Nah, I disagree. I think it’s a general place to hang out and talk. And the community name and description don’t include the word ‘news’. There are other communities for that.

We’d have 1 post every two weeks and little to no engagement if this was about news only. Use a different community or a RSS feedreader for news.

rufus, (edited )

I think it’s just a larger undertaking. Like mentioned in the last comments. People either need to address that as the main focus for some new major release and work on it. Or subdivide it and find people to work on the individual components to make it happen (gradually).

Also there is always the thing with hobby / free software projects. Sometimes people focus on functionality and features and not so much on asthetics and the first impression. I agree the welcome screen is somewhat important as it’s the first thing a new player sees. But I also like the developers to work on features which enhance the actual gameplay because I just see that screen for 10 seconds and it’s kind of a waste of time to improve it for someone like me. The current screen works alright. There are several dynamics affecting projects: “Perfect is the enemy of good” (don’t make it too complicated) but also sometimes a makeshift solution or something that works “okay” stays inplace indefinitely because “it works” and people concentrate on other stuff.
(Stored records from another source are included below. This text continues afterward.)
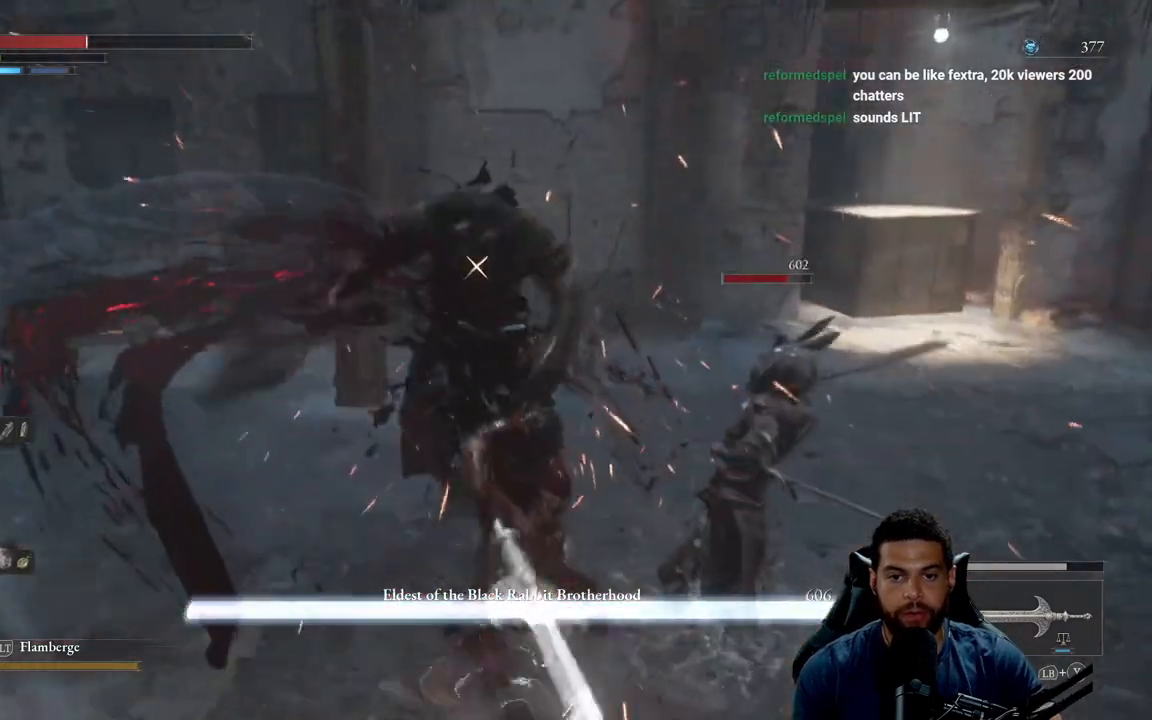
{"buttons": [], "left_stick": "left", "right_stick": "center", "events": [[250, "left_stick", "left"], [283, "right_stick", "center"], [300, "R2", "up"], [333, "left_stick", "down-left"], [450, "left_stick", "left"]]}
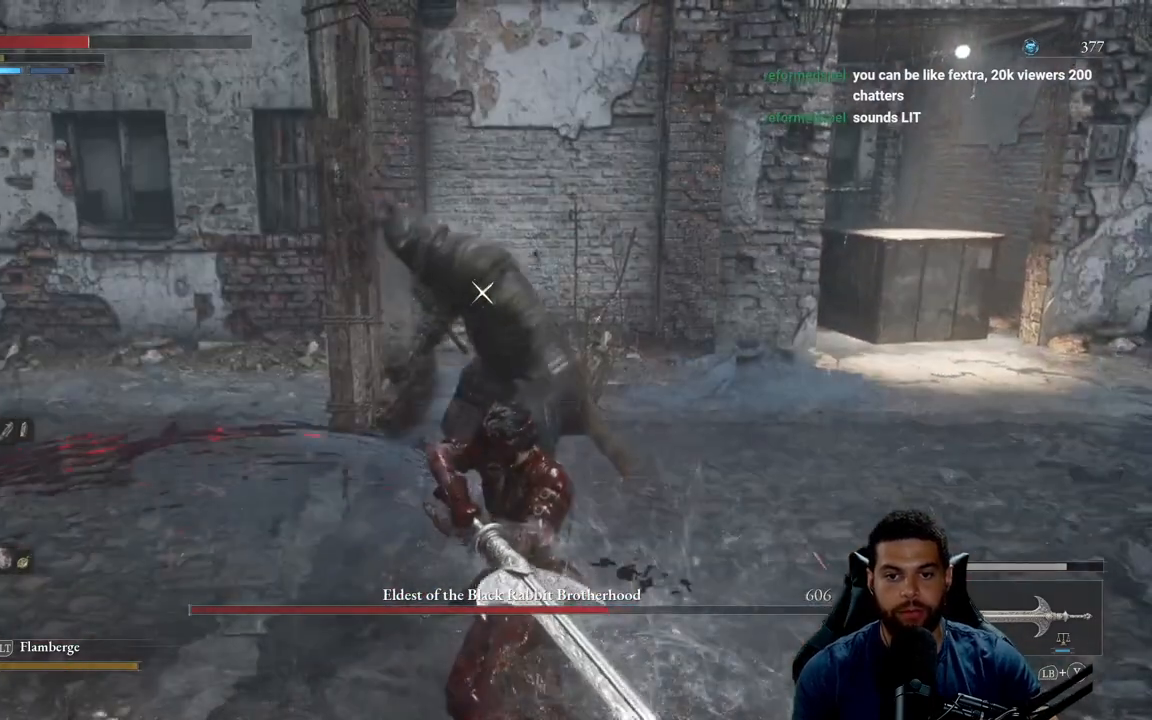
{"buttons": [], "left_stick": "up-left", "right_stick": "center", "events": [[33, "left_stick", "up-left"]]}
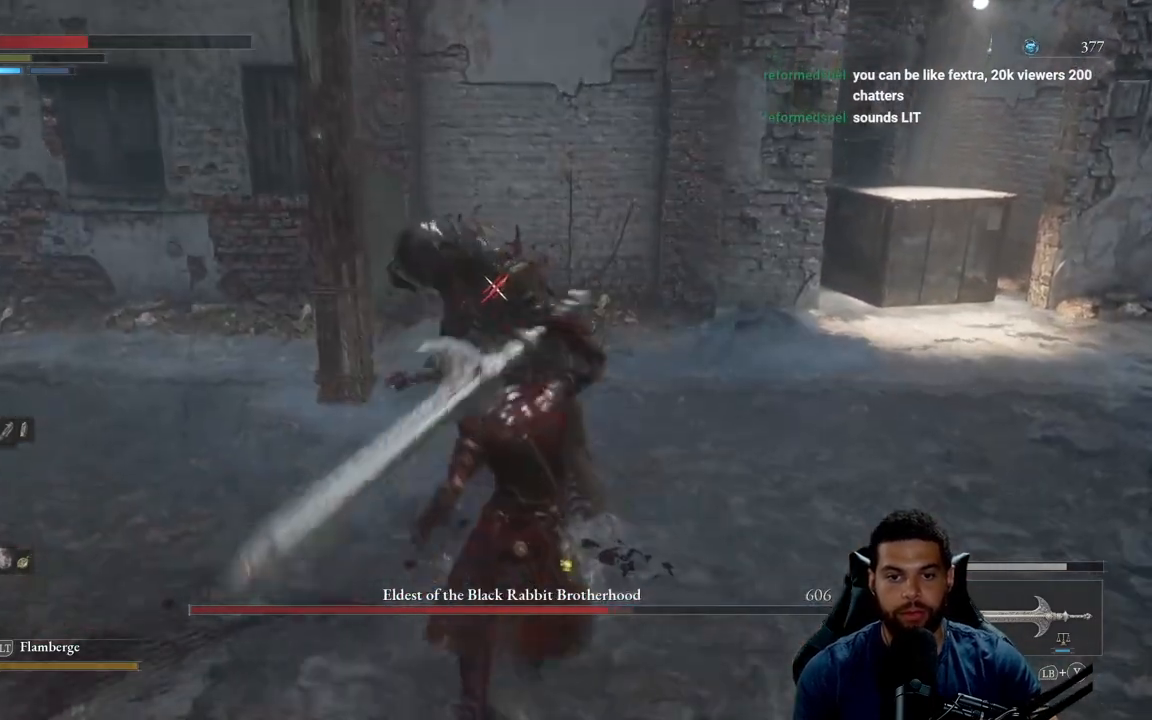
{"buttons": [], "left_stick": "up", "right_stick": "center", "events": [[217, "left_stick", "up"]]}
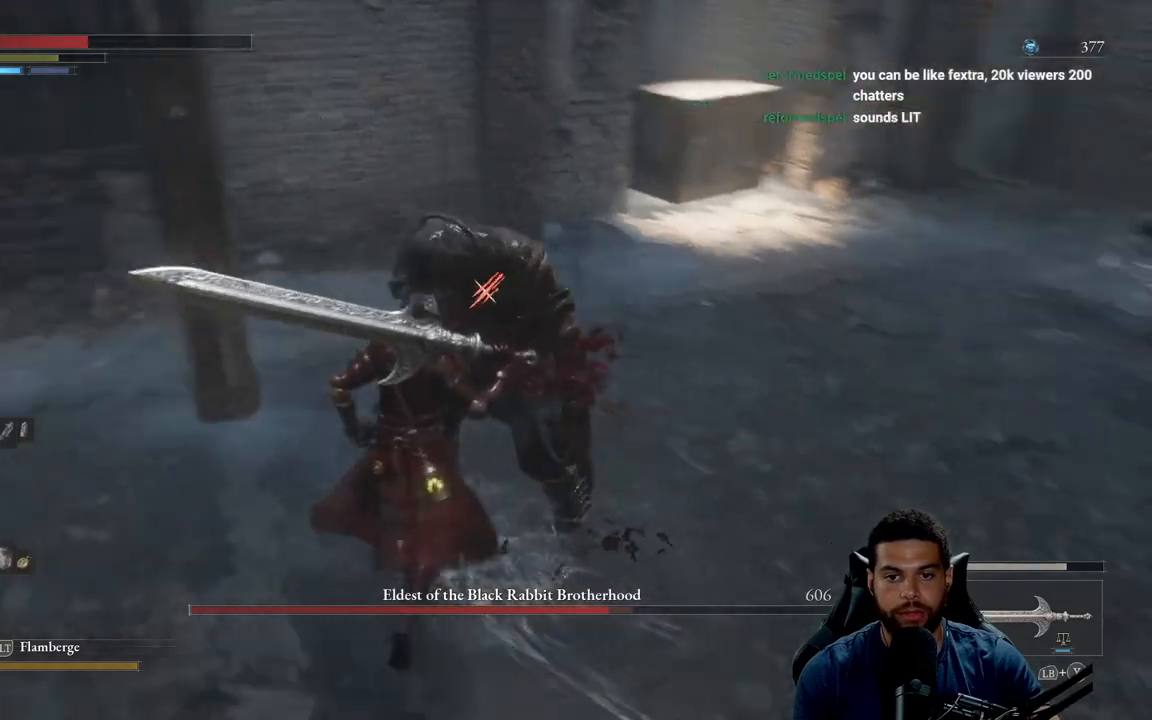
{"buttons": [], "left_stick": "center", "right_stick": "center", "events": [[83, "left_stick", "center"], [100, "R1", "down"], [167, "R1", "up"]]}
That’s just how things work. It takes deliberate effort to work against those dynamics.

So I’d say the cause is, their focus is somewhere else.

rufus, (edited )

That’s right. To add a few things: X11 isn’t bad. It’s just a big and complex piece of software that has grown for multiple decades. And nobody wants to do big changes or add new things anymore.

Wayland is the modern and “fresh” new approach. I’ve had some issues with my NVidia graphics card. But that wasn’t Waylands fault, but the NVidia drivers. I have a laptop with just Intel graphics and both X11 and Wayland run excellently on that machine.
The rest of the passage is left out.